After Georgina left the patio conservatory, Torr found it impossible to keep his mind on the discussion of the antiquities of Peru, which had engrossed Fran and Gould ever since dinner. Excusing himself to the other two who, to his bemusement scarcely glanced up at his going, he wandered into the lounge and stood contemplating the wall of books hoping for some clue to Georgina Hackville. Barrington's books along with Fran's two novels shared one shelf with an exquisite ceramic wolf. On other shelves he recognized many best-selling fiction titles along with an amazing collection of photographic travel books, a full set of Tolkien's works, reference books on many topics from family medicine to plant lore and even one on how to build a waterwheel to generate electricity.

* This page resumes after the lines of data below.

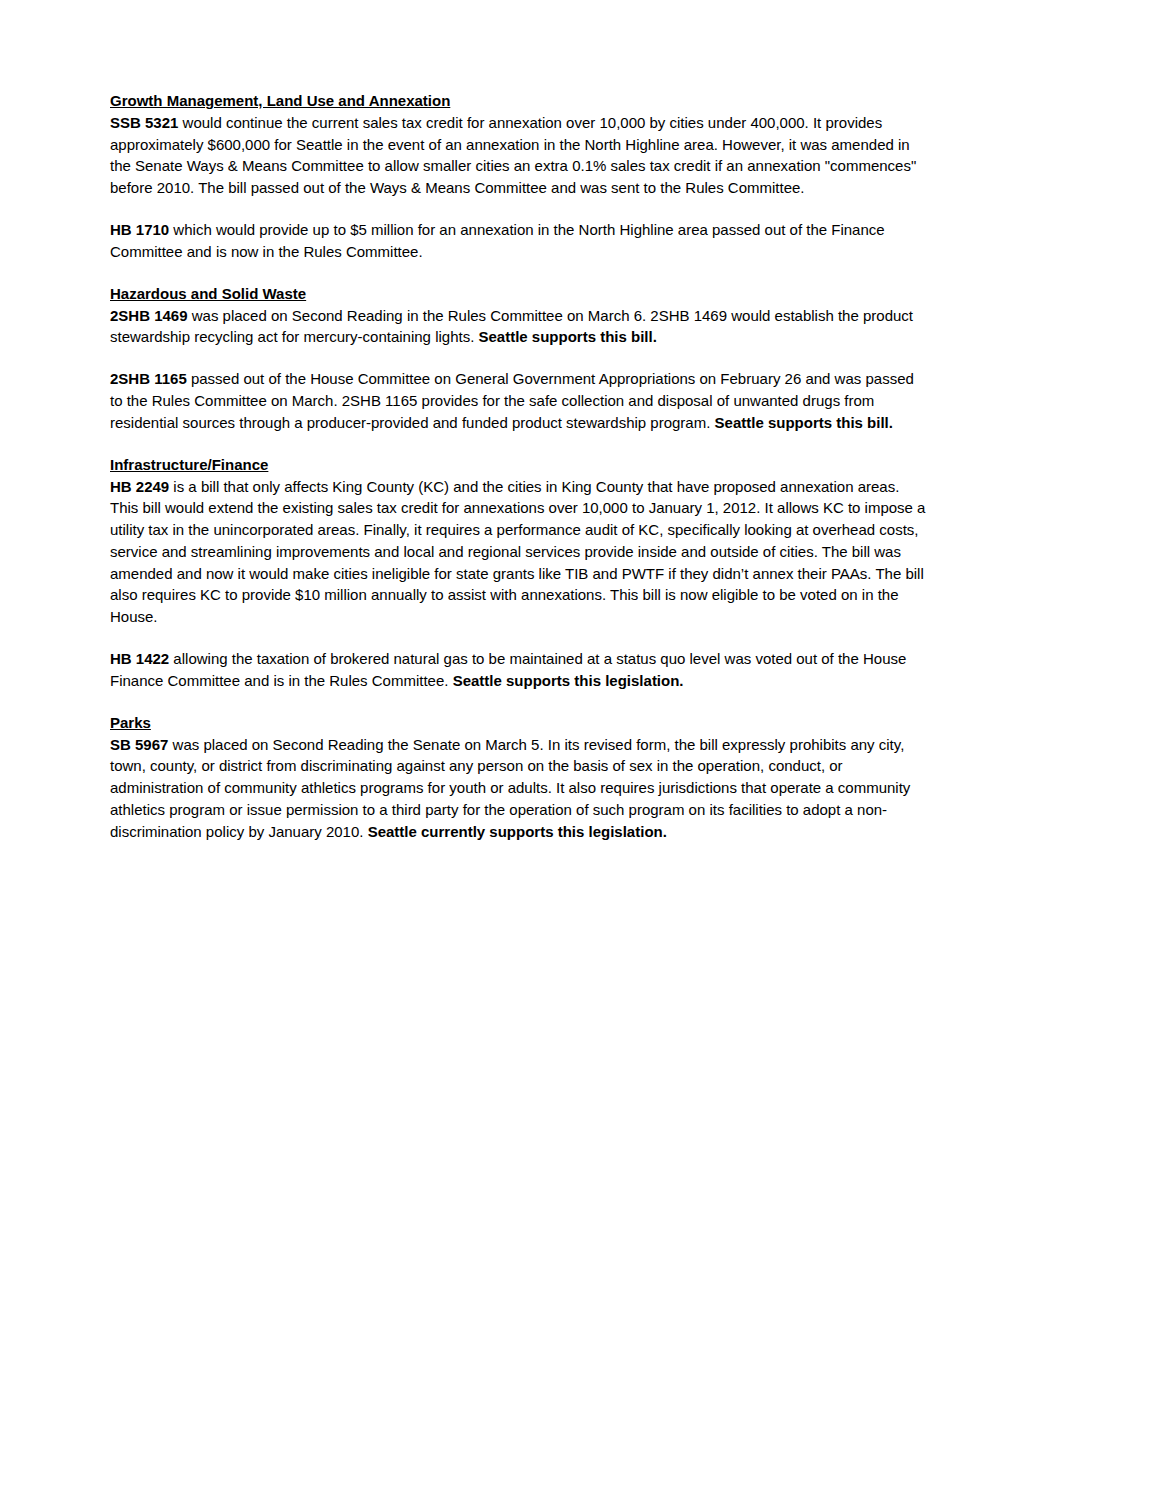Growth Management, Land Use and Annexation
SSB 5321 would continue the current sales tax credit for annexation over 10,000 by cities under 400,000. It provides approximately $600,000 for Seattle in the event of an annexation in the North Highline area. However, it was amended in the Senate Ways & Means Committee to allow smaller cities an extra 0.1% sales tax credit if an annexation "commences" before 2010. The bill passed out of the Ways & Means Committee and was sent to the Rules Committee.
HB 1710 which would provide up to $5 million for an annexation in the North Highline area passed out of the Finance Committee and is now in the Rules Committee.
Hazardous and Solid Waste
2SHB 1469 was placed on Second Reading in the Rules Committee on March 6. 2SHB 1469 would establish the product stewardship recycling act for mercury-containing lights. Seattle supports this bill.
2SHB 1165 passed out of the House Committee on General Government Appropriations on February 26 and was passed to the Rules Committee on March. 2SHB 1165 provides for the safe collection and disposal of unwanted drugs from residential sources through a producer-provided and funded product stewardship program. Seattle supports this bill.
Infrastructure/Finance
HB 2249 is a bill that only affects King County (KC) and the cities in King County that have proposed annexation areas. This bill would extend the existing sales tax credit for annexations over 10,000 to January 1, 2012. It allows KC to impose a utility tax in the unincorporated areas. Finally, it requires a performance audit of KC, specifically looking at overhead costs, service and streamlining improvements and local and regional services provide inside and outside of cities. The bill was amended and now it would make cities ineligible for state grants like TIB and PWTF if they didn’t annex their PAAs. The bill also requires KC to provide $10 million annually to assist with annexations. This bill is now eligible to be voted on in the House.
HB 1422 allowing the taxation of brokered natural gas to be maintained at a status quo level was voted out of the House Finance Committee and is in the Rules Committee. Seattle supports this legislation.
Parks
SB 5967 was placed on Second Reading the Senate on March 5. In its revised form, the bill expressly prohibits any city, town, county, or district from discriminating against any person on the basis of sex in the operation, conduct, or administration of community athletics programs for youth or adults. It also requires jurisdictions that operate a community athletics program or issue permission to a third party for the operation of such program on its facilities to adopt a non-discrimination policy by January 2010. Seattle currently supports this legislation.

An eclectic collection of fantasy and sci-fi novels vied for space with an ancient copy of Plato and a great variety of dictionaries, atlases and encyclopedias. It was the sort of generic collection one would find in many people's homes and he had no idea which books were Georgina's or which were Gould's though he figured the beautiful ceramic wolf figurines set here and there to break up the wide wall of books had to be Georgina's touch. Katja on a dark night in the forest could easily be mistaken for a wolf.

He felt compelled to know more about this woman who, like a dulled copper penny, hid intense personal beauty behind asexual business suits and an unimaginative hairstyle. A woman whose home had a fantasy foyer to flay the breath from his lungs and whose essence spoke to his on levels he'd never experienced before and didn't understand. He wanted confirmation she was hearing his thoughts in her head, as he was hers. He wanted to know where the damn thoughts were coming from in the first place because they sure as hell weren't his! He only had to catch her eye and it was as if a tape recorder had been switched on in his mind and the words would roll; words so incredible they couldn't be his.

Restlessly he wandered across the room to stare out into a small side garden lit only by a concealed ground light and as if conjured from his earlier thoughts, Katja padded through the shrubs and up onto the step. He opened the sliding door and the dog sank to her haunches by his feet, looking up at him with an intent and knowing look.